• _What the exercise asks_: Only lines containing the string "format" belong in the answer; copy all of them from the entries.

---- Exercise materials

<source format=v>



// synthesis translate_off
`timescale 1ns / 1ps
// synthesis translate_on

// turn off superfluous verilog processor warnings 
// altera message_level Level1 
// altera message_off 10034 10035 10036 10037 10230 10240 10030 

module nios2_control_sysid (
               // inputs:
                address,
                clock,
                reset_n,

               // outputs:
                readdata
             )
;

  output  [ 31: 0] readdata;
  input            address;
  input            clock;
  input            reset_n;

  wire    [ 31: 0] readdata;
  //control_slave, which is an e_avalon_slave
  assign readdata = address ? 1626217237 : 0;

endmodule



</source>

--------
---- Exercise materials

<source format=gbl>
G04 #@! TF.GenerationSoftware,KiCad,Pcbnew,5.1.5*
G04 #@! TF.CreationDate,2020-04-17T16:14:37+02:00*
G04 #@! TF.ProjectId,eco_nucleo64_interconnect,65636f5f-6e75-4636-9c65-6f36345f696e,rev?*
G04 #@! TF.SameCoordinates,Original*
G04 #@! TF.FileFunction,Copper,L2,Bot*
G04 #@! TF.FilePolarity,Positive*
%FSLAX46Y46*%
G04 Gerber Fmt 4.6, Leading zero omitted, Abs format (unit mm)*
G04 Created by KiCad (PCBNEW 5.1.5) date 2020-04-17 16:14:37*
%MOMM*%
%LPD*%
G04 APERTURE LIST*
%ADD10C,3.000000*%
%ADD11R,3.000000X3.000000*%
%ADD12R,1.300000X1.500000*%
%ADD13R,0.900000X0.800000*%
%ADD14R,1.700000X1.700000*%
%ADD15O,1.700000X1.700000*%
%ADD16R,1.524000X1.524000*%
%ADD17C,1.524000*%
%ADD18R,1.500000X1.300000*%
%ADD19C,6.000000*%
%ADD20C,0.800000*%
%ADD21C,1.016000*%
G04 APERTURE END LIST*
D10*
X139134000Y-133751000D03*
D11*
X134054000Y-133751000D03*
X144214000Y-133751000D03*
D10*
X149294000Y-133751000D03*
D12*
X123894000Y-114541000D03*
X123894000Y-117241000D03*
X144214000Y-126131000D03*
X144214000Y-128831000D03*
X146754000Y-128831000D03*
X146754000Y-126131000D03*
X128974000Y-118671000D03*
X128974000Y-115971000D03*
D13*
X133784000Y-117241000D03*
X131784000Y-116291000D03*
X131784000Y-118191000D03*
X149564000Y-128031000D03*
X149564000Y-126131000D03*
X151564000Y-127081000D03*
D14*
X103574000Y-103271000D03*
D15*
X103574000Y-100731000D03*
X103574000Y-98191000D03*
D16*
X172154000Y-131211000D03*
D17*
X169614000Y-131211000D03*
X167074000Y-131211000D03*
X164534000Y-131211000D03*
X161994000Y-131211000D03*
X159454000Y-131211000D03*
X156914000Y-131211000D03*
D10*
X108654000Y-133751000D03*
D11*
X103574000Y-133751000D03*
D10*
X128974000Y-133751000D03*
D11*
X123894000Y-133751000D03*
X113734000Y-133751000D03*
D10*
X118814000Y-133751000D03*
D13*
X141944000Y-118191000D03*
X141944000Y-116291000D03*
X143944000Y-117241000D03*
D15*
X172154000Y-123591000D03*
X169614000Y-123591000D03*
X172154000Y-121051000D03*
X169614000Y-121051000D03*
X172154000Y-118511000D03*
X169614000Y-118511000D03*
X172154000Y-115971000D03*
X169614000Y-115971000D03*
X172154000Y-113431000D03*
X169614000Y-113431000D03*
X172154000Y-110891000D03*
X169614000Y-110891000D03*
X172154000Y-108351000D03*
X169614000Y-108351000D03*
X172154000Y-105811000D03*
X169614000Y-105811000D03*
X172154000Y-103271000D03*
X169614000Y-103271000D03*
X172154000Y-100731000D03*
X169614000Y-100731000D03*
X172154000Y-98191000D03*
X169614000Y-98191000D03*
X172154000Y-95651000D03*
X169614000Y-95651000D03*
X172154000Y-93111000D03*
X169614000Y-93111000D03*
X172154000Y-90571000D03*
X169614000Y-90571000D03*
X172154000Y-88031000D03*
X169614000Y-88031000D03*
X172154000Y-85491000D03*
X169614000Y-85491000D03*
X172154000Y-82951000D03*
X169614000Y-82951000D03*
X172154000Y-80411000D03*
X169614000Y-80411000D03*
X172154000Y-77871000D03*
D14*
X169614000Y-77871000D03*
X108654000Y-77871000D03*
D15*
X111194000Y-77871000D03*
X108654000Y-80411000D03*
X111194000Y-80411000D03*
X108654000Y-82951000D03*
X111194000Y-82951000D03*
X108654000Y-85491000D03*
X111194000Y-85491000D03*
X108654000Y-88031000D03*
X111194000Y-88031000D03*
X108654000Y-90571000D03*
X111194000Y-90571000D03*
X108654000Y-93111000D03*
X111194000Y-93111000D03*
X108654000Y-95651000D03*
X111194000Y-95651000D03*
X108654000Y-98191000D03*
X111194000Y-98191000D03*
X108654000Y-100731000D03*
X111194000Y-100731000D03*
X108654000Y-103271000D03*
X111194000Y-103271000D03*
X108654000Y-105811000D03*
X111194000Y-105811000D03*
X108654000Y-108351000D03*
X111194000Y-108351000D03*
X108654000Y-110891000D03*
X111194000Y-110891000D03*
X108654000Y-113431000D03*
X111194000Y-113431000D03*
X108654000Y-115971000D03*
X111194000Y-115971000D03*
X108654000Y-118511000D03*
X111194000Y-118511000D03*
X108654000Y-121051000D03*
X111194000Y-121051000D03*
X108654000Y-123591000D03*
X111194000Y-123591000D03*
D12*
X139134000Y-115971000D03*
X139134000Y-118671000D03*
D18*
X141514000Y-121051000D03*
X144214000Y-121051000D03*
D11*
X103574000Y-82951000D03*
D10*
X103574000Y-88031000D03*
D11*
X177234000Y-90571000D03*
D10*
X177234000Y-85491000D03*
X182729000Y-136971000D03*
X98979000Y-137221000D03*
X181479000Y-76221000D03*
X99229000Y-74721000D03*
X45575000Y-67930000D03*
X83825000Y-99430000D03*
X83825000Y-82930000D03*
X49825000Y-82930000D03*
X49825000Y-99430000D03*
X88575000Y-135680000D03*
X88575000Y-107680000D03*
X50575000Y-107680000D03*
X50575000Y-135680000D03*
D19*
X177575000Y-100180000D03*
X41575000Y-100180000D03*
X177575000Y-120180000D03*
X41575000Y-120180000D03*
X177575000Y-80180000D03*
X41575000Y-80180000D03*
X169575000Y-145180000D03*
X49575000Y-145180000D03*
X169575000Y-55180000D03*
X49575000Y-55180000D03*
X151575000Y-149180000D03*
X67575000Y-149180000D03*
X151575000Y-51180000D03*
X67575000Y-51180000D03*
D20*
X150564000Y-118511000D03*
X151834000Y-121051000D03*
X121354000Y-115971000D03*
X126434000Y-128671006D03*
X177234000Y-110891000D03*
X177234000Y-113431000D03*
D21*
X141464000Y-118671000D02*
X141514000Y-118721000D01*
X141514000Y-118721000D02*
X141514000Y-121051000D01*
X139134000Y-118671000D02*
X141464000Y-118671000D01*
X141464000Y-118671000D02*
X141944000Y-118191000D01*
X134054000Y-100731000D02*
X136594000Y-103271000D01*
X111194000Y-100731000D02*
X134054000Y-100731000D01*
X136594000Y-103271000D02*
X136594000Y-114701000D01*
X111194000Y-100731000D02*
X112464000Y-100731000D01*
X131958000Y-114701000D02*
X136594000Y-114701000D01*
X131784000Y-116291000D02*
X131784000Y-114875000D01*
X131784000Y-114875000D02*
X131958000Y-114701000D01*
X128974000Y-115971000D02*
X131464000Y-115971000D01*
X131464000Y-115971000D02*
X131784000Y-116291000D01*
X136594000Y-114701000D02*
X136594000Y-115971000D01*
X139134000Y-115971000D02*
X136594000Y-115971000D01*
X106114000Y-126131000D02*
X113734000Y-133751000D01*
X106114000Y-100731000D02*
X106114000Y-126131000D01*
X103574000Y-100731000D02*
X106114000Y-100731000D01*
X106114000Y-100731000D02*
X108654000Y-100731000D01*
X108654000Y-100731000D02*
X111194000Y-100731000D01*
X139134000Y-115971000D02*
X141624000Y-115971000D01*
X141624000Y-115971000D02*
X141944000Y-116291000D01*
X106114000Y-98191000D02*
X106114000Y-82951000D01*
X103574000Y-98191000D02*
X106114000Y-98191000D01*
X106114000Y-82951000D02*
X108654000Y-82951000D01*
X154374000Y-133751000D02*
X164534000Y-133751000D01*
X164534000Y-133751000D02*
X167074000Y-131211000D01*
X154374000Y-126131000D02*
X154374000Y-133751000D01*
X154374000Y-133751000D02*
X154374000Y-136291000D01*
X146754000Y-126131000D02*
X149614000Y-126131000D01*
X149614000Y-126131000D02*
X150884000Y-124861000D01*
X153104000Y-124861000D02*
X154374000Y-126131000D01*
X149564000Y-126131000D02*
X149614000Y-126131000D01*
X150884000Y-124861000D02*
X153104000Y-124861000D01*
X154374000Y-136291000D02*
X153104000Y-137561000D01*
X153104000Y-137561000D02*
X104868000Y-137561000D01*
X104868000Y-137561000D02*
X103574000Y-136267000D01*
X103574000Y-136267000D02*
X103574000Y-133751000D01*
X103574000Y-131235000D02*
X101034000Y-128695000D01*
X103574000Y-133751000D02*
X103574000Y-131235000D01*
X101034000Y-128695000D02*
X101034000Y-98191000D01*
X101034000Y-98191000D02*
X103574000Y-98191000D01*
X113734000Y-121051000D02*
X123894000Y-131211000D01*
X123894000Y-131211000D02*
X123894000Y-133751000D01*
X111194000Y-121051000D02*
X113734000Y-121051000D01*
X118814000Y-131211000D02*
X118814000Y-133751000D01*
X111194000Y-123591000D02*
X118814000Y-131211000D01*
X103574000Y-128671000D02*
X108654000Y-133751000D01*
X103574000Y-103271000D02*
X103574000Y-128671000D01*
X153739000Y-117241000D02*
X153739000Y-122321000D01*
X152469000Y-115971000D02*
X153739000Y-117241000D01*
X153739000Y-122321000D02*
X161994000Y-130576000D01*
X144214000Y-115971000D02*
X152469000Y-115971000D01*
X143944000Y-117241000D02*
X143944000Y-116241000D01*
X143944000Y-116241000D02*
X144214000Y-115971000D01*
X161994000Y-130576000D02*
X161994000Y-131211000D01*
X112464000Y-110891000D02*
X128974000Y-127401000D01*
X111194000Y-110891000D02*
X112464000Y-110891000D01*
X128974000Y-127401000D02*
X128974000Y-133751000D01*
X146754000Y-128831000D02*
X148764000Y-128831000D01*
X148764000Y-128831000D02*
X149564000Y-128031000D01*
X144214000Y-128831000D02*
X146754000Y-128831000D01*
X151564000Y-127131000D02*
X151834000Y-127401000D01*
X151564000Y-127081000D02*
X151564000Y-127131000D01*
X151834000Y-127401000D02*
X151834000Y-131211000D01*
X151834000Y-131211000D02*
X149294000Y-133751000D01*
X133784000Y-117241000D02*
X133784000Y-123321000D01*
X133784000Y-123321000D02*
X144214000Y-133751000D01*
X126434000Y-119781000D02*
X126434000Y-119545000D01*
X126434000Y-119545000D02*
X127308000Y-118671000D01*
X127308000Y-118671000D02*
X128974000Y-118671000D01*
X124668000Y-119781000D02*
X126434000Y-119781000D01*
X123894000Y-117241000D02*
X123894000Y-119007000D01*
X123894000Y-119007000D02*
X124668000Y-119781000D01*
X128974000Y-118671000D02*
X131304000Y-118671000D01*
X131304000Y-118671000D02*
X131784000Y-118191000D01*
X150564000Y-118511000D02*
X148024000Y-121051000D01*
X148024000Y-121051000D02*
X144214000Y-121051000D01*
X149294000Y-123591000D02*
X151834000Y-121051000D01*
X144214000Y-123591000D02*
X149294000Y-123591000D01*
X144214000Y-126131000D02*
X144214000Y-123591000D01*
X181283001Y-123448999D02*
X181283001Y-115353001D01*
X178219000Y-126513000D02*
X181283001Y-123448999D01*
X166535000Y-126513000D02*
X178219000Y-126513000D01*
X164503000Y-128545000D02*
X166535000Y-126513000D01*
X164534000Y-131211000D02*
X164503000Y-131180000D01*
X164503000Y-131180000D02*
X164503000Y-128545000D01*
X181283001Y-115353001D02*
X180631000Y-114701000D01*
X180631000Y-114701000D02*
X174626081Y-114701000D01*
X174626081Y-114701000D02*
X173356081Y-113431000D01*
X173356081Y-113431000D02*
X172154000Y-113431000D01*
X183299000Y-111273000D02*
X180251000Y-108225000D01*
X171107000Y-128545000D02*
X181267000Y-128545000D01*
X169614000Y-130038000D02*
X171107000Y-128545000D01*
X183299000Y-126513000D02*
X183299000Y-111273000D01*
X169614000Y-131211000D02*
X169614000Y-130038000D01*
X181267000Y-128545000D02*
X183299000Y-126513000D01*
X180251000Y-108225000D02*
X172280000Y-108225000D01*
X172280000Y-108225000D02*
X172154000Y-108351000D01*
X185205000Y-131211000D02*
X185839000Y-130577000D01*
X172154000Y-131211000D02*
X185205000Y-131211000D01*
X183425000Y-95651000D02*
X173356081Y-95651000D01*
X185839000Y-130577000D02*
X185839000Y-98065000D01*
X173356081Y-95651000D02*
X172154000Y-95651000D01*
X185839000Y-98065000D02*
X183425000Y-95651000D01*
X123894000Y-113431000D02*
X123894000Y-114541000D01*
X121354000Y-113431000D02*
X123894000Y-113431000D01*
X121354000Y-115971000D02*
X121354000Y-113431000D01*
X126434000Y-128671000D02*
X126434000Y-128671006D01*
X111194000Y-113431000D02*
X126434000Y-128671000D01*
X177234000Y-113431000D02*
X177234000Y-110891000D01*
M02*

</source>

--------

• _Task result_:
<source format=v>
<source format=gbl>
G04 Gerber Fmt 4.6, Leading zero omitted, Abs format (unit mm)*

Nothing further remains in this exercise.